Doctors in India began a nationwide strike on Saturday in protest against the brutal rape and murder of a trainee medic at a hospital in the eastern state of West Bengal.
The doctor, a member of staff at the RG Kar Medical College in Kolkata, had settled down for a nap in a lecture hall after working nearly 20 hours of a 36-hour shift when she was assaulted, her colleagues say. She was found dead last Friday and police have confirmed that the 31-year-old was raped and murdered.
A police volunteer working at the hospital has been detained in connection with the crime, but the victim’s family alleges more people were involved.
The Indian Medical Association (IMA), the country’s largest union representing doctors and medical workers, called for a nationwide strike halting non-emergency medical services for 24 hours starting Saturday morning.

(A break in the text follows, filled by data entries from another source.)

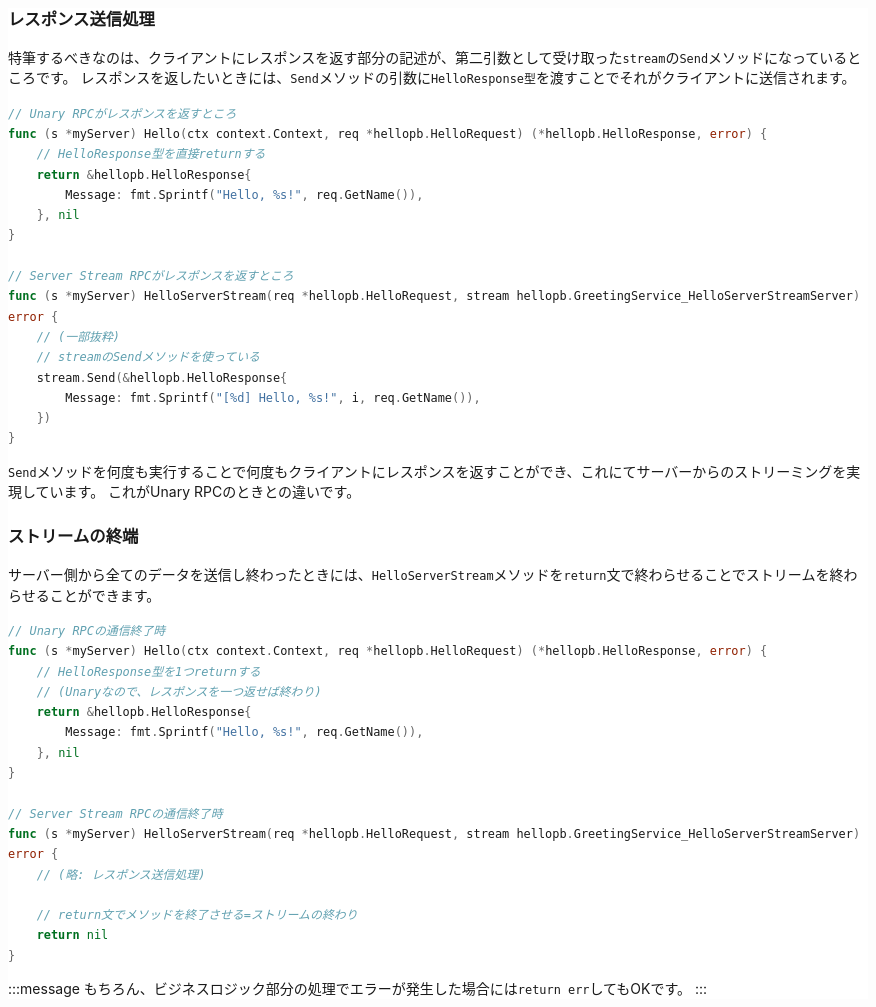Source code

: ### レスポンス送信処理
特筆するべきなのは、クライアントにレスポンスを返す部分の記述が、第二引数として受け取った`stream`の`Send`メソッドになっているところです。
レスポンスを返したいときには、`Send`メソッドの引数に`HelloResponse型`を渡すことでそれがクライアントに送信されます。
```go
// Unary RPCがレスポンスを返すところ
func (s *myServer) Hello(ctx context.Context, req *hellopb.HelloRequest) (*hellopb.HelloResponse, error) {
	// HelloResponse型を直接returnする
	return &hellopb.HelloResponse{
		Message: fmt.Sprintf("Hello, %s!", req.GetName()),
	}, nil
}

// Server Stream RPCがレスポンスを返すところ
func (s *myServer) HelloServerStream(req *hellopb.HelloRequest, stream hellopb.GreetingService_HelloServerStreamServer) error {
	// (一部抜粋)
	// streamのSendメソッドを使っている
	stream.Send(&hellopb.HelloResponse{
		Message: fmt.Sprintf("[%d] Hello, %s!", i, req.GetName()),
	})
}
```
`Send`メソッドを何度も実行することで何度もクライアントにレスポンスを返すことができ、これにてサーバーからのストリーミングを実現しています。
これがUnary RPCのときとの違いです。

### ストリームの終端
サーバー側から全てのデータを送信し終わったときには、`HelloServerStream`メソッドを`return`文で終わらせることでストリームを終わらせることができます。
```go
// Unary RPCの通信終了時
func (s *myServer) Hello(ctx context.Context, req *hellopb.HelloRequest) (*hellopb.HelloResponse, error) {
	// HelloResponse型を1つreturnする
	// (Unaryなので、レスポンスを一つ返せば終わり)
	return &hellopb.HelloResponse{
		Message: fmt.Sprintf("Hello, %s!", req.GetName()),
	}, nil
}

// Server Stream RPCの通信終了時
func (s *myServer) HelloServerStream(req *hellopb.HelloRequest, stream hellopb.GreetingService_HelloServerStreamServer) error {
	// (略: レスポンス送信処理)

	// return文でメソッドを終了させる=ストリームの終わり
	return nil
}
```
:::message
もちろん、ビジネスロジック部分の処理でエラーが発生した場合には`return err`してもOKです。
:::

“Subsequent to the brutal crime in R G Kar Medical College Kolkata and the hooliganism unleashed on the protesting students, IMA declares nationwide withdrawal of services by doctors of modern medicine from 6am on Saturday to 6am Sunday for 24 hours,” the medical organisation said in a statement, adding that “all essential services will be maintained”.
The IMA called on the public to support its “struggle for justice”, and called the murder a “crime of barbaric scale due to the lack of safe spaces for women”.

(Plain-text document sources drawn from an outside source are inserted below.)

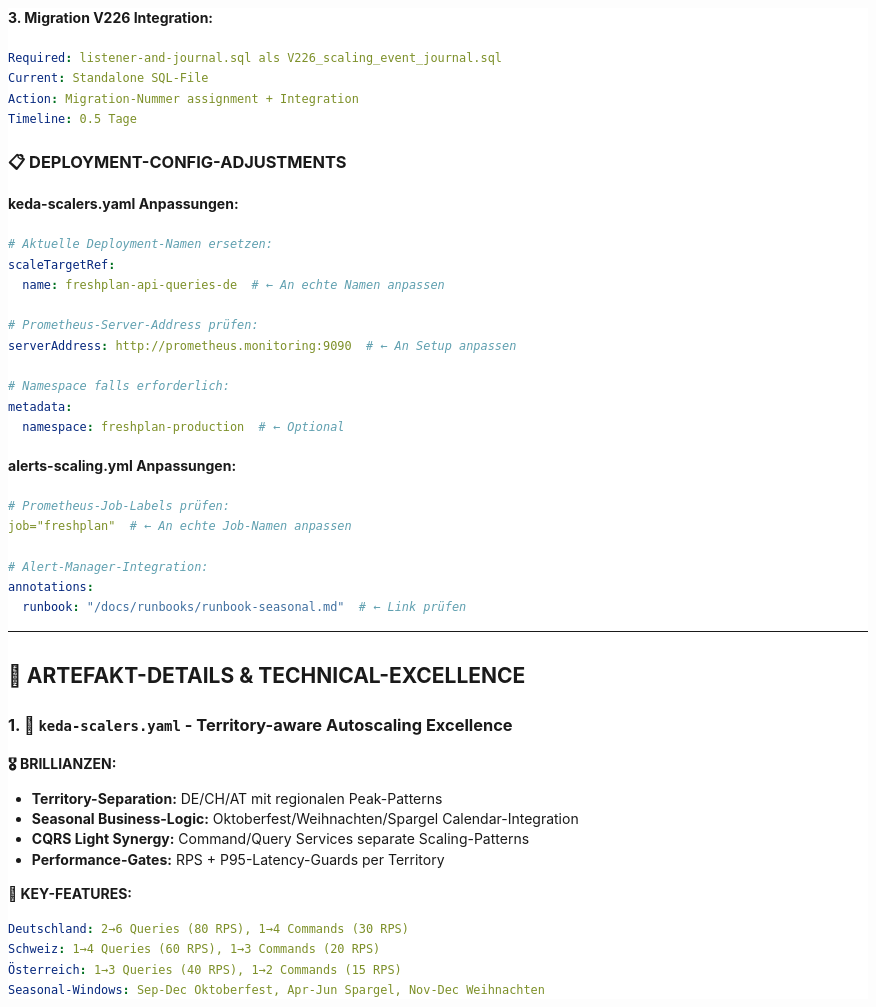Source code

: #### **3. Migration V226 Integration:**
```yaml
Required: listener-and-journal.sql als V226_scaling_event_journal.sql
Current: Standalone SQL-File
Action: Migration-Nummer assignment + Integration
Timeline: 0.5 Tage
```

### **📋 DEPLOYMENT-CONFIG-ADJUSTMENTS**

#### **keda-scalers.yaml Anpassungen:**
```yaml
# Aktuelle Deployment-Namen ersetzen:
scaleTargetRef:
  name: freshplan-api-queries-de  # ← An echte Namen anpassen

# Prometheus-Server-Address prüfen:
serverAddress: http://prometheus.monitoring:9090  # ← An Setup anpassen

# Namespace falls erforderlich:
metadata:
  namespace: freshplan-production  # ← Optional
```

#### **alerts-scaling.yml Anpassungen:**
```yaml
# Prometheus-Job-Labels prüfen:
job="freshplan"  # ← An echte Job-Namen anpassen

# Alert-Manager-Integration:
annotations:
  runbook: "/docs/runbooks/runbook-seasonal.md"  # ← Link prüfen
```

---

## 🎯 ARTEFAKT-DETAILS & TECHNICAL-EXCELLENCE

### **1. 🚀 `keda-scalers.yaml` - Territory-aware Autoscaling Excellence**

**🎖️ BRILLIANZEN:**
- **Territory-Separation:** DE/CH/AT mit regionalen Peak-Patterns
- **Seasonal Business-Logic:** Oktoberfest/Weihnachten/Spargel Calendar-Integration
- **CQRS Light Synergy:** Command/Query Services separate Scaling-Patterns
- **Performance-Gates:** RPS + P95-Latency-Guards per Territory

**🔧 KEY-FEATURES:**
```yaml
Deutschland: 2→6 Queries (80 RPS), 1→4 Commands (30 RPS)
Schweiz: 1→4 Queries (60 RPS), 1→3 Commands (20 RPS)
Österreich: 1→3 Queries (40 RPS), 1→2 Commands (15 RPS)
Seasonal-Windows: Sep-Dec Oktoberfest, Apr-Jun Spargel, Nov-Dec Weihnachten
```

“Junior doctors have all been on strike, so this would mean 90 per cent of doctors are on strike,” an IMA representative in the southern state of Telangana told Reuters.
The suspension of work has affected patients all across India, with the walkout of around a million doctors making it the largest in the country in over a decade.
“I have brought my ailing grandmother. They did not see her today. I will have to wait for another day,” said Raghunath Sahu, who was in a queue of patients at the SCB Medical College and Hospital in the eastern city of Cuttack.
Striking doctors and medical workers are demanding justice for the victim and a guarantee of safety inside medical campuses, including making any attack on on-duty medics an offence without the possibility of bail.
The British Medical Association (BMA) said it stood in solidarity with doctors in Kolkata and across India and called for urgent measures to improve the safety of female doctors in the workplace.
“The BMA is horrified by the rape and murder of a woman junior doctor in the hospital where she worked in Kolkata, India… This should never be a risk that any doctor ever faces in their place of work,” the BMA posted on X.
Earlier this week hundreds of thousands of women marched to chants of “reclaim the night” across several cities in India.
The nationwide demonstrations by doctors and women’s groups are fuelled by anger at the failure to impose tough laws to deter the rising tide of violence against women.
“The punishment should be the harshest possible, should come faster, so within public memory,” said senior criminal layer Shobha Gupta, who represented a Muslim woman raped during religious riots in Gujarat in 2002.
“When we are still angry about the crime, the result should come out. Punishment to play a role of deterrence, it should come faster,” Ms Gupta said.
India’s federal Central Bureau of Investigation (CBI), which has taken over the investigation of the crime in Kolkata, has summoned several students from the RG Kar college and also questioned the hospital’s principal as it seeks to determine the circumstances surrounding the doctor’s murder.
The country’s health ministry has promised to form a committee on doctor safety, as it called on the striking medical workers to return to work.